[Edit difference data]

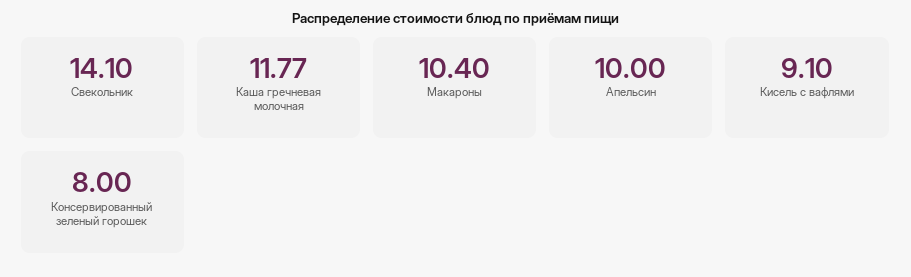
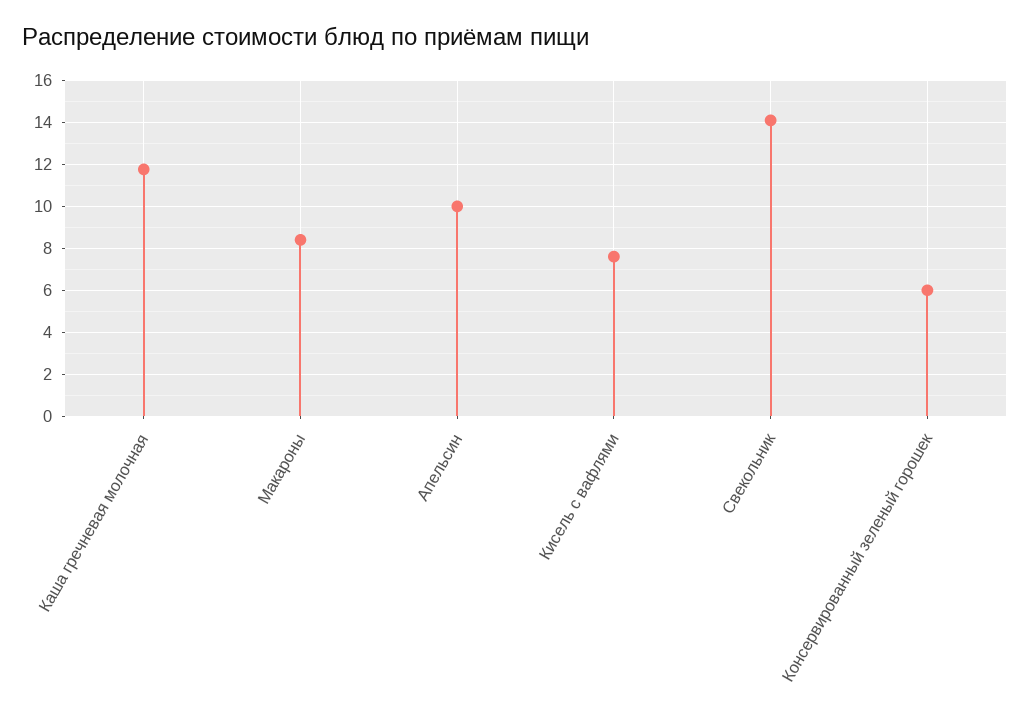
  {
    "Свекольник": 14.1,
    "Каша гречневая молочная": 11.77,
-   "Макароны": 10.4,
+   "Макароны": 8.5,
    "Апельсин": 10,
-   "Кисель с вафлями": 9.1,
+   "Кисель с вафлями": 7.5,
-   "Консервированный зеленый горошек": 8
+   "Консервированный зеленый горошек": 6
  }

| Your goal |
Read through the data above. Report each line that has the word "вафлями".

| Result |
-   "Кисель с вафлями": 9.1,
+   "Кисель с вафлями": 7.5,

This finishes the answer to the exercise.